At the recent Enterprise Connect 2016, I moderated a session on Cloud Case Studies, where four enterprise organizations discussed their migration to the cloud, lessons learned, benefits, etc. The panel included Paul Patti, RPM Performance Coating Group (8x8 customer) Roger Bruszewski, Millersville University of Pennsylvania (NEC customer), Allan Feeney, Fuji Film (Cisco HCS customer), and Glenn Rappaport, USFitness Group (Vonage Business customer).

To no one's surprise, the key benefits of the cloud according to the panelists include cost savings, not having to deploy and manage the solution, speed to deployment, unburdening the IT staff, high availability, disaster recovery, staying current on software releases, and more. According to Allan Feeney, soft benefits are challenging as they're harder to sell to the finance folks, but they can be just as important as the cost savings. Roger Bruszewski noted that after deploying a cloud service he was able to reallocate IT staff within the university, which was a win-win for everyone. Paul Patti found that his company was able to add video, web meetings, and chat more cost effectively than they'd be able to with an on-prem solution.

The reasons for moving to the cloud were varied - RPM had an aging telecom infrastructure, and actually had a "lightning bulb moment" when one of their plants was hit by a bolt of lightning that destroyed their old Nortel phone system. The company needed communications up and running extremely quickly, and found that 8x8's cloud service fit the bill. Fuji wanted to standardize its communication systems and bring together 14 different organizations within the company and moved to a Cisco hosted platform where they standardized on a single cloud platform. Millersville University found that its existing phone system was going to be out of commission in a few months and needed a new solution. Bruszewski noted that the cloud wasn't an issue for them - the question was finding the right vendor to become a partner, and selected NEC. Sport&Fitness has 46 locations and was challenged by managing many different vendors, and wanted a platform without requiring any hardware, and selected iCore, which is now part of Vonage Business.

When asked about some of the challenges associated with their cloud solutions, there were surprisingly few. Interestingly, two of the panelists had more quality issues from using an MPLS network rather than the public network, and run their voice traffic on the public network and use MPLS for backup.

I kept prodding the panelists for cautions and asked what they would have done differently if they knew then what they know now, but they all agreed that they wouldn't do anything differently. They suggest carefully reading and reviewing the contract with the vendor and/or service provider, and it's important to understand the SLAs. Feeney found that although they spent a lot of time working on the contract and SLAs, "it's easy to miss a lot of little things that can bite you, including services or functions that you expect to be included but are not." In general, all of the panelists were extremely satisfied with the quality and value they receive from the cloud, and strongly advocate moving to VoIP, UC, and contact center in the cloud without hesitation.

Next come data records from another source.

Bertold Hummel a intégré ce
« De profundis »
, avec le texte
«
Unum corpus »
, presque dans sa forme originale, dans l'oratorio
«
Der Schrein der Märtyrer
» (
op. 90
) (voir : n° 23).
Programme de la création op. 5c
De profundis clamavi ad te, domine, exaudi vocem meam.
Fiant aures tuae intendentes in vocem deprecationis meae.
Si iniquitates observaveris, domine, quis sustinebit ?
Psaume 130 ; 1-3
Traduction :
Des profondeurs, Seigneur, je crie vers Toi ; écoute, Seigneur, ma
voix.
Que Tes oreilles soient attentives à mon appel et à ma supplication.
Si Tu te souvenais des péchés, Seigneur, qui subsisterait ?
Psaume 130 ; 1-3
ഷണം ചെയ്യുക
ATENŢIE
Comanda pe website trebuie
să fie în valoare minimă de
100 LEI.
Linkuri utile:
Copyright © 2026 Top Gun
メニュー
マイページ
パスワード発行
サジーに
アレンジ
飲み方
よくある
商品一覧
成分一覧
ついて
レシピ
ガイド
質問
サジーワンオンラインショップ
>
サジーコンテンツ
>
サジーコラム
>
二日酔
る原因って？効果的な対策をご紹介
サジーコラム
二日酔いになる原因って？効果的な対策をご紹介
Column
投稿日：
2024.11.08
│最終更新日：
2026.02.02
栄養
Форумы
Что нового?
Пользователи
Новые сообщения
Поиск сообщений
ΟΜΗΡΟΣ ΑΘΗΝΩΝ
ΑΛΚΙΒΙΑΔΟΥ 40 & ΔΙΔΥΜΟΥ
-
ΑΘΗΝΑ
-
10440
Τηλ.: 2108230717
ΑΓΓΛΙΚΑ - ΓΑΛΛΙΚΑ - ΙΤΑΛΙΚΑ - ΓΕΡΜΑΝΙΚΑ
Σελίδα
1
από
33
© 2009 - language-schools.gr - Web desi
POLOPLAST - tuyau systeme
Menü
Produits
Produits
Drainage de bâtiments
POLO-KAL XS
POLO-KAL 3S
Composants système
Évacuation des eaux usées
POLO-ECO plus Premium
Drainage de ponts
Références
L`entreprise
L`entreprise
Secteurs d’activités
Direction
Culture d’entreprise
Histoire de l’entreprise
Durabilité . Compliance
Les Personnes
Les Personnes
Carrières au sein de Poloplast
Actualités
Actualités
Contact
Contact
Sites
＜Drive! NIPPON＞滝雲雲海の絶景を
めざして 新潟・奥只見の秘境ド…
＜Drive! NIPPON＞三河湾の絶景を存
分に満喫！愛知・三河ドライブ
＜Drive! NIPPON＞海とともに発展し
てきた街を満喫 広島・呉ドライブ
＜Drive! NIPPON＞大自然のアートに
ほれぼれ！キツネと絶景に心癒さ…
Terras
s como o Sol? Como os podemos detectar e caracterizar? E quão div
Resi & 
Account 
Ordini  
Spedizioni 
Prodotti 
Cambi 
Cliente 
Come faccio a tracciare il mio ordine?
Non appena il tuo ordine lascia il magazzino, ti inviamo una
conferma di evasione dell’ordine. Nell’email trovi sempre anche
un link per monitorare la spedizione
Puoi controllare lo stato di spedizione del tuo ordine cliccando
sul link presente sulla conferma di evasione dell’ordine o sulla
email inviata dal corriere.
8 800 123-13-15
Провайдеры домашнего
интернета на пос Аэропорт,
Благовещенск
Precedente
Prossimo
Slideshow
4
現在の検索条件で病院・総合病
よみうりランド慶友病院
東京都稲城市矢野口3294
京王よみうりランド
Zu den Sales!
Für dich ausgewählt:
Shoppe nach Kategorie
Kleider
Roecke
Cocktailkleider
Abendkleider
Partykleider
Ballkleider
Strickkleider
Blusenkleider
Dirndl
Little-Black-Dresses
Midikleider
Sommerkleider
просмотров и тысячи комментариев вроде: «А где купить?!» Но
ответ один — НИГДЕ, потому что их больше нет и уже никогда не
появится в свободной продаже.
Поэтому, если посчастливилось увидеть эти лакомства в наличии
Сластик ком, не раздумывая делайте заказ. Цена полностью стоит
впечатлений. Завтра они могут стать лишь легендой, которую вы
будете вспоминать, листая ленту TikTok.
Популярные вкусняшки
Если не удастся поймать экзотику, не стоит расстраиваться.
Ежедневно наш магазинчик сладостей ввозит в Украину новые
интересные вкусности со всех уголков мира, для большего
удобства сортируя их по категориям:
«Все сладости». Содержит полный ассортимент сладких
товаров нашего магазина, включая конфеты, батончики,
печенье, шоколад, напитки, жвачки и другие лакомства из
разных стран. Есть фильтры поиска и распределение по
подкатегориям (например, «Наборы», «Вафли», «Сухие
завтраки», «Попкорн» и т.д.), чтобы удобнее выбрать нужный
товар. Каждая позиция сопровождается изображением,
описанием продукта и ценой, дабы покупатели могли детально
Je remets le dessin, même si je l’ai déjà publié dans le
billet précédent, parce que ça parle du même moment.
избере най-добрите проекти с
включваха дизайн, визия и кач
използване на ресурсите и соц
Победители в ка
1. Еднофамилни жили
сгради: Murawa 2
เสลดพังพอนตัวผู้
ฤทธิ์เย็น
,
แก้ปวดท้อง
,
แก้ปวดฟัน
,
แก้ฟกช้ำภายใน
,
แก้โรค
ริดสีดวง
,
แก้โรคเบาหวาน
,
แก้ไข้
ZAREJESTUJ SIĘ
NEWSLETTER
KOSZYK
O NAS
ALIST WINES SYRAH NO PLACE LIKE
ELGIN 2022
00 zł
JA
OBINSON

The highlight of the session was a poem written by Paul Patti in response to my request for final words of advice:

To cloud or not to cloud, that is the question.
Whether 'tis nobler to retain an on-prem solution
Or to shuffle off this mortal trapping and embrace the power of the cloud
To adopt, to migrate
To migrate perchance to thrive and unify thy business in a global, cost effective manner

And to that I'll add:

What's in a name? That which we call the cloud by any other name would smell as sweet.